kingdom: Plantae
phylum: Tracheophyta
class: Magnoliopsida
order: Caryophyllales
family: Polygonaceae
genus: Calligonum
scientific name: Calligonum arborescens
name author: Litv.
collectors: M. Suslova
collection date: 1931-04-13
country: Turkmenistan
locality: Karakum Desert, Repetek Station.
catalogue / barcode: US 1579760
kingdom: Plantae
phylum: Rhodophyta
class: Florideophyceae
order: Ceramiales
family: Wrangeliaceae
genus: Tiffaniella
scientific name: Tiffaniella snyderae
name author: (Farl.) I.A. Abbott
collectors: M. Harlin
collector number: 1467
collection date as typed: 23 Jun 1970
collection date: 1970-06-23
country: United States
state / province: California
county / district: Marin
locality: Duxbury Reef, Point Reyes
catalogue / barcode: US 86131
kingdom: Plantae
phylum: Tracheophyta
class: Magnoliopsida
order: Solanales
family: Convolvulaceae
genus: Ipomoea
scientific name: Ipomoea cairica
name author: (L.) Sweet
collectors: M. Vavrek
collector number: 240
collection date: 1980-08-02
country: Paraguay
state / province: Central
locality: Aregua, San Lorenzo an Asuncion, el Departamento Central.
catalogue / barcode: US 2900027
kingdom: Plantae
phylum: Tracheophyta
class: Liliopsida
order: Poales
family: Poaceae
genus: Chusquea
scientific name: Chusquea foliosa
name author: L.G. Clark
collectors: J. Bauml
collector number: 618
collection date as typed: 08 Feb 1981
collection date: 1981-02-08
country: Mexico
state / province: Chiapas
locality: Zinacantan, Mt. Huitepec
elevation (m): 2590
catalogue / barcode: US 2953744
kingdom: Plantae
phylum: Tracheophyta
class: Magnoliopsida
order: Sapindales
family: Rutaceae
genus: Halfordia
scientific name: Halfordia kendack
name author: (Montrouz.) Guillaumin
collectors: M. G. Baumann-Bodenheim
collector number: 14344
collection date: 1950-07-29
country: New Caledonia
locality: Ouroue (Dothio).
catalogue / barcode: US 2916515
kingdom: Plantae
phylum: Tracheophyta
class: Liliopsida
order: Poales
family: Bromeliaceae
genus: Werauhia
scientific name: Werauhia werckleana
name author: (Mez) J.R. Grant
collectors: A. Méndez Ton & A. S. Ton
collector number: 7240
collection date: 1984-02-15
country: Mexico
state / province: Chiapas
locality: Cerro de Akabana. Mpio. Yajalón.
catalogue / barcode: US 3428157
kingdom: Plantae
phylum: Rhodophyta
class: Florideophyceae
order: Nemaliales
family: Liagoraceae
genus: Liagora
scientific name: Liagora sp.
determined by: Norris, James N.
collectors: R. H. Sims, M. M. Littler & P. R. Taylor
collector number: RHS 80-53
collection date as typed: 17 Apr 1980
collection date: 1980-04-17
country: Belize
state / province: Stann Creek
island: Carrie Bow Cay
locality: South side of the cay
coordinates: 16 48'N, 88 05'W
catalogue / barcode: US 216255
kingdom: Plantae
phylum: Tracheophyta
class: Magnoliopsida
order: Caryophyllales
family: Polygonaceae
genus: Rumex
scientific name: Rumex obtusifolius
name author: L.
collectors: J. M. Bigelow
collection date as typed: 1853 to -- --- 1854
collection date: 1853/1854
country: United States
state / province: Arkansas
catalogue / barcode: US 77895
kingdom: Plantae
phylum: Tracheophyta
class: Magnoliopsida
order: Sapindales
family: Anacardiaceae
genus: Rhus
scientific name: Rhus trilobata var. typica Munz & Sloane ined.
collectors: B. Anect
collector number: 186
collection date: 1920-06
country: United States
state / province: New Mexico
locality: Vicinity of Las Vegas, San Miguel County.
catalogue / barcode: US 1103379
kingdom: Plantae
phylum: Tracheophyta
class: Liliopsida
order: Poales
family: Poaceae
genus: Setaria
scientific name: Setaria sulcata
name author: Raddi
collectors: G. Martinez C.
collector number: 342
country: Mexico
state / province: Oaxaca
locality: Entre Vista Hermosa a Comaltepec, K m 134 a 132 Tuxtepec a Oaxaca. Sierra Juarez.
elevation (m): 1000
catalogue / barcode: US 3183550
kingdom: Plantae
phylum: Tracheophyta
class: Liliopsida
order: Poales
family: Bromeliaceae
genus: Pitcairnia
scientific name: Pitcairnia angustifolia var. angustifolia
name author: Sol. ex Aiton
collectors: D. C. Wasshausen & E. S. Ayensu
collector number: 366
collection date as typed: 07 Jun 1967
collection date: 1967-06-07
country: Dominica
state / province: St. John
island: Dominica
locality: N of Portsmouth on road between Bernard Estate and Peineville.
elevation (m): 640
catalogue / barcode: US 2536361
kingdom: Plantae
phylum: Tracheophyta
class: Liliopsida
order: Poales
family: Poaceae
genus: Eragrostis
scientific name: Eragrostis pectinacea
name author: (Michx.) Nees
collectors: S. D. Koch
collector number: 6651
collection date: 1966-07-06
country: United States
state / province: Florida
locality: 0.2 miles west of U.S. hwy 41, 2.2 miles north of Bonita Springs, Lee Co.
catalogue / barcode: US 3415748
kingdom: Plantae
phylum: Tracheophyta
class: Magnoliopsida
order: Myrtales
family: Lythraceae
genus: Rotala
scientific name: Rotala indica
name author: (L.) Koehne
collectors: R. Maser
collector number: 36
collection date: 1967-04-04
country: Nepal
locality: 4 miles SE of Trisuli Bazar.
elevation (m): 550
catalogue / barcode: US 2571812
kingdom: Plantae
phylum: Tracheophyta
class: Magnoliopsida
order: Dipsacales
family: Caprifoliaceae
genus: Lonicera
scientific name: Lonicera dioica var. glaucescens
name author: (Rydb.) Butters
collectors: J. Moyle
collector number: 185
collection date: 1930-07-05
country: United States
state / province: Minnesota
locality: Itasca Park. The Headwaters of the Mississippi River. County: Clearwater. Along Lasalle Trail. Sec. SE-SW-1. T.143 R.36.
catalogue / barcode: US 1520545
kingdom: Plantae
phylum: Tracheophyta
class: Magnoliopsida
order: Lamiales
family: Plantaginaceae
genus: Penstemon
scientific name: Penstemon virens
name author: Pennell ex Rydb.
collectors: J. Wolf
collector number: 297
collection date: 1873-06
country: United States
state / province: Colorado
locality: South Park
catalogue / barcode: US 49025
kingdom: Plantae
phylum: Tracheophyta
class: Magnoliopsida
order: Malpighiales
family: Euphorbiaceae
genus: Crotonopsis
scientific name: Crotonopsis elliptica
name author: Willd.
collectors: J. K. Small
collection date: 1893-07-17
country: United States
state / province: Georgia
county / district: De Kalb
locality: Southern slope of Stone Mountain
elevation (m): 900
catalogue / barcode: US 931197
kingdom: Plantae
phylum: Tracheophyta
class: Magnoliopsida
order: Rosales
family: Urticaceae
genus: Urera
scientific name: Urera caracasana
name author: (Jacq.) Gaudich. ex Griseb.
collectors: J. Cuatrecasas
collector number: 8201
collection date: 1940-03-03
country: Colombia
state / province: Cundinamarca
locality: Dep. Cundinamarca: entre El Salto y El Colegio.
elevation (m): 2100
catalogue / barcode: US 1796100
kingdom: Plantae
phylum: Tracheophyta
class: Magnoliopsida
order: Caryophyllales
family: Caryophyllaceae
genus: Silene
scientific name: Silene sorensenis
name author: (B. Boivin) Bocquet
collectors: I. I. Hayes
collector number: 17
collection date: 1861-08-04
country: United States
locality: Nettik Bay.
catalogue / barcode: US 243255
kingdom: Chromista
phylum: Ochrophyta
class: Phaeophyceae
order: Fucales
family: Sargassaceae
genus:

· · ·

REQUIREMENT
Give all the rows above as a Markdown table with two columns, "No." for the line number and "Entry" for the line itself. Skip any blank lines.

COMPLETED EXERCISE
| No. | Entry |
|---|---|
| 1 | kingdom: Plantae |
| 2 | phylum: Tracheophyta |
| 3 | class: Magnoliopsida |
| 4 | order: Caryophyllales |
| 5 | family: Polygonaceae |
| 6 | genus: Calligonum |
| 7 | scientific name: Calligonum arborescens |
| 8 | name author: Litv. |
| 9 | collectors: M. Suslova |
| 10 | collection date: 1931-04-13 |
| 11 | country: Turkmenistan |
| 12 | locality: Karakum Desert, Repetek Station. |
| 13 | catalogue / barcode: US 1579760 |
| 14 | kingdom: Plantae |
| 15 | phylum: Rhodophyta |
| 16 | class: Florideophyceae |
| 17 | order: Ceramiales |
| 18 | family: Wrangeliaceae |
| 19 | genus: Tiffaniella |
| 20 | scientific name: Tiffaniella snyderae |
| 21 | name author: (Farl.) I.A. Abbott |
| 22 | collectors: M. Harlin |
| 23 | collector number: 1467 |
| 24 | collection date as typed: 23 Jun 1970 |
| 25 | collection date: 1970-06-23 |
| 26 | country: United States |
| 27 | state / province: California |
| 28 | county / district: Marin |
| 29 | locality: Duxbury Reef, Point Reyes |
| 30 | catalogue / barcode: US 86131 |
| 31 | kingdom: Plantae |
| 32 | phylum: Tracheophyta |
| 33 | class: Magnoliopsida |
| 34 | order: Solanales |
| 35 | family: Convolvulaceae |
| 36 | genus: Ipomoea |
| 37 | scientific name: Ipomoea cairica |
| 38 | name author: (L.) Sweet |
| 39 | collectors: M. Vavrek |
| 40 | collector number: 240 |
| 41 | collection date: 1980-08-02 |
| 42 | country: Paraguay |
| 43 | state / province: Central |
| 44 | locality: Aregua, San Lorenzo an Asuncion, el Departamento Central. |
| 45 | catalogue / barcode: US 2900027 |
| 46 | kingdom: Plantae |
| 47 | phylum: Tracheophyta |
| 48 | class: Liliopsida |
| 49 | order: Poales |
| 50 | family: Poaceae |
| 51 | genus: Chusquea |
| 52 | scientific name: Chusquea foliosa |
| 53 | name author: L.G. Clark |
| 54 | collectors: J. Bauml |
| 55 | collector number: 618 |
| 56 | collection date as typed: 08 Feb 1981 |
| 57 | collection date: 1981-02-08 |
| 58 | country: Mexico |
| 59 | state / province: Chiapas |
| 60 | locality: Zinacantan, Mt. Huitepec |
| 61 | elevation (m): 2590 |
| 62 | catalogue / barcode: US 2953744 |
| 63 | kingdom: Plantae |
| 64 | phylum: Tracheophyta |
| 65 | class: Magnoliopsida |
| 66 | order: Sapindales |
| 67 | family: Rutaceae |
| 68 | genus: Halfordia |
| 69 | scientific name: Halfordia kendack |
| 70 | name author: (Montrouz.) Guillaumin |
| 71 | collectors: M. G. Baumann-Bodenheim |
| 72 | collector number: 14344 |
| 73 | collection date: 1950-07-29 |
| 74 | country: New Caledonia |
| 75 | locality: Ouroue (Dothio). |
| 76 | catalogue / barcode: US 2916515 |
| 77 | kingdom: Plantae |
| 78 | phylum: Tracheophyta |
| 79 | class: Liliopsida |
| 80 | order: Poales |
| 81 | family: Bromeliaceae |
| 82 | genus: Werauhia |
| 83 | scientific name: Werauhia werckleana |
| 84 | name author: (Mez) J.R. Grant |
| 85 | collectors: A. Méndez Ton & A. S. Ton |
| 86 | collector number: 7240 |
| 87 | collection date: 1984-02-15 |
| 88 | country: Mexico |
| 89 | state / province: Chiapas |
| 90 | locality: Cerro de Akabana. Mpio. Yajalón. |
| 91 | catalogue / barcode: US 3428157 |
| 92 | kingdom: Plantae |
| 93 | phylum: Rhodophyta |
| 94 | class: Florideophyceae |
| 95 | order: Nemaliales |
| 96 | family: Liagoraceae |
| 97 | genus: Liagora |
| 98 | scientific name: Liagora sp. |
| 99 | determined by: Norris, James N. |
| 100 | collectors: R. H. Sims, M. M. Littler & P. R. Taylor |
| 101 | collector number: RHS 80-53 |
| 102 | collection date as typed: 17 Apr 1980 |
| 103 | collection date: 1980-04-17 |
| 104 | country: Belize |
| 105 | state / province: Stann Creek |
| 106 | island: Carrie Bow Cay |
| 107 | locality: South side of the cay |
| 108 | coordinates: 16 48'N, 88 05'W |
| 109 | catalogue / barcode: US 216255 |
| 110 | kingdom: Plantae |
| 111 | phylum: Tracheophyta |
| 112 | class: Magnoliopsida |
| 113 | order: Caryophyllales |
| 114 | family: Polygonaceae |
| 115 | genus: Rumex |
| 116 | scientific name: Rumex obtusifolius |
| 117 | name author: L. |
| 118 | collectors: J. M. Bigelow |
| 119 | collection date as typed: 1853 to -- --- 1854 |
| 120 | collection date: 1853/1854 |
| 121 | country: United States |
| 122 | state / province: Arkansas |
| 123 | catalogue / barcode: US 77895 |
| 124 | kingdom: Plantae |
| 125 | phylum: Tracheophyta |
| 126 | class: Magnoliopsida |
| 127 | order: Sapindales |
| 128 | family: Anacardiaceae |
| 129 | genus: Rhus |
| 130 | scientific name: Rhus trilobata var. typica Munz & Sloane ined. |
| 131 | collectors: B. Anect |
| 132 | collector number: 186 |
| 133 | collection date: 1920-06 |
| 134 | country: United States |
| 135 | state / province: New Mexico |
| 136 | locality: Vicinity of Las Vegas, San Miguel County. |
| 137 | catalogue / barcode: US 1103379 |
| 138 | kingdom: Plantae |
| 139 | phylum: Tracheophyta |
| 140 | class: Liliopsida |
| 141 | order: Poales |
| 142 | family: Poaceae |
| 143 | genus: Setaria |
| 144 | scientific name: Setaria sulcata |
| 145 | name author: Raddi |
| 146 | collectors: G. Martinez C. |
| 147 | collector number: 342 |
| 148 | country: Mexico |
| 149 | state / province: Oaxaca |
| 150 | locality: Entre Vista Hermosa a Comaltepec, K m 134 a 132 Tuxtepec a Oaxaca. Sierra Juarez. |
| 151 | elevation (m): 1000 |
| 152 | catalogue / barcode: US 3183550 |
| 153 | kingdom: Plantae |
| 154 | phylum: Tracheophyta |
| 155 | class: Liliopsida |
| 156 | order: Poales |
| 157 | family: Bromeliaceae |
| 158 | genus: Pitcairnia |
| 159 | scientific name: Pitcairnia angustifolia var. angustifolia |
| 160 | name author: Sol. ex Aiton |
| 161 | collectors: D. C. Wasshausen & E. S. Ayensu |
| 162 | collector number: 366 |
| 163 | collection date as typed: 07 Jun 1967 |
| 164 | collection date: 1967-06-07 |
| 165 | country: Dominica |
| 166 | state / province: St. John |
| 167 | island: Dominica |
| 168 | locality: N of Portsmouth on road between Bernard Estate and Peineville. |
| 169 | elevation (m): 640 |
| 170 | catalogue / barcode: US 2536361 |
| 171 | kingdom: Plantae |
| 172 | phylum: Tracheophyta |
| 173 | class: Liliopsida |
| 174 | order: Poales |
| 175 | family: Poaceae |
| 176 | genus: Eragrostis |
| 177 | scientific name: Eragrostis pectinacea |
| 178 | name author: (Michx.) Nees |
| 179 | collectors: S. D. Koch |
| 180 | collector number: 6651 |
| 181 | collection date: 1966-07-06 |
| 182 | country: United States |
| 183 | state / province: Florida |
| 184 | locality: 0.2 miles west of U.S. hwy 41, 2.2 miles north of Bonita Springs, Lee Co. |
| 185 | catalogue / barcode: US 3415748 |
| 186 | kingdom: Plantae |
| 187 | phylum: Tracheophyta |
| 188 | class: Magnoliopsida |
| 189 | order: Myrtales |
| 190 | family: Lythraceae |
| 191 | genus: Rotala |
| 192 | scientific name: Rotala indica |
| 193 | name author: (L.) Koehne |
| 194 | collectors: R. Maser |
| 195 | collector number: 36 |
| 196 | collection date: 1967-04-04 |
| 197 | country: Nepal |
| 198 | locality: 4 miles SE of Trisuli Bazar. |
| 199 | elevation (m): 550 |
| 200 | catalogue / barcode: US 2571812 |
| 201 | kingdom: Plantae |
| 202 | phylum: Tracheophyta |
| 203 | class: Magnoliopsida |
| 204 | order: Dipsacales |
| 205 | family: Caprifoliaceae |
| 206 | genus: Lonicera |
| 207 | scientific name: Lonicera dioica var. glaucescens |
| 208 | name author: (Rydb.) Butters |
| 209 | collectors: J. Moyle |
| 210 | collector number: 185 |
| 211 | collection date: 1930-07-05 |
| 212 | country: United States |
| 213 | state / province: Minnesota |
| 214 | locality: Itasca Park. The Headwaters of the Mississippi River. County: Clearwater. Along Lasalle Trail. Sec. SE-SW-1. T.143 R.36. |
| 215 | catalogue / barcode: US 1520545 |
| 216 | kingdom: Plantae |
| 217 | phylum: Tracheophyta |
| 218 | class: Magnoliopsida |
| 219 | order: Lamiales |
| 220 | family: Plantaginaceae |
| 221 | genus: Penstemon |
| 222 | scientific name: Penstemon virens |
| 223 | name author: Pennell ex Rydb. |
| 224 | collectors: J. Wolf |
| 225 | collector number: 297 |
| 226 | collection date: 1873-06 |
| 227 | country: United States |
| 228 | state / province: Colorado |
| 229 | locality: South Park |
| 230 | catalogue / barcode: US 49025 |
| 231 | kingdom: Plantae |
| 232 | phylum: Tracheophyta |
| 233 | class: Magnoliopsida |
| 234 | order: Malpighiales |
| 235 | family: Euphorbiaceae |
| 236 | genus: Crotonopsis |
| 237 | scientific name: Crotonopsis elliptica |
| 238 | name author: Willd. |
| 239 | collectors: J. K. Small |
| 240 | collection date: 1893-07-17 |
| 241 | country: United States |
| 242 | state / province: Georgia |
| 243 | county / district: De Kalb |
| 244 | locality: Southern slope of Stone Mountain |
| 245 | elevation (m): 900 |
| 246 | catalogue / barcode: US 931197 |
| 247 | kingdom: Plantae |
| 248 | phylum: Tracheophyta |
| 249 | class: Magnoliopsida |
| 250 | order: Rosales |
| 251 | family: Urticaceae |
| 252 | genus: Urera |
| 253 | scientific name: Urera caracasana |
| 254 | name author: (Jacq.) Gaudich. ex Griseb. |
| 255 | collectors: J. Cuatrecasas |
| 256 | collector number: 8201 |
| 257 | collection date: 1940-03-03 |
| 258 | country: Colombia |
| 259 | state / province: Cundinamarca |
| 260 | locality: Dep. Cundinamarca: entre El Salto y El Colegio. |
| 261 | elevation (m): 2100 |
| 262 | catalogue / barcode: US 1796100 |
| 263 | kingdom: Plantae |
| 264 | phylum: Tracheophyta |
| 265 | class: Magnoliopsida |
| 266 | order: Caryophyllales |
| 267 | family: Caryophyllaceae |
| 268 | genus: Silene |
| 269 | scientific name: Silene sorensenis |
| 270 | name author: (B. Boivin) Bocquet |
| 271 | collectors: I. I. Hayes |
| 272 | collector number: 17 |
| 273 | collection date: 1861-08-04 |
| 274 | country: United States |
| 275 | locality: Nettik Bay. |
| 276 | catalogue / barcode: US 243255 |
| 277 | kingdom: Chromista |
| 278 | phylum: Ochrophyta |
| 279 | class: Phaeophyceae |
| 280 | order: Fucales |
| 281 | family: Sargassaceae |
| 282 | genus: |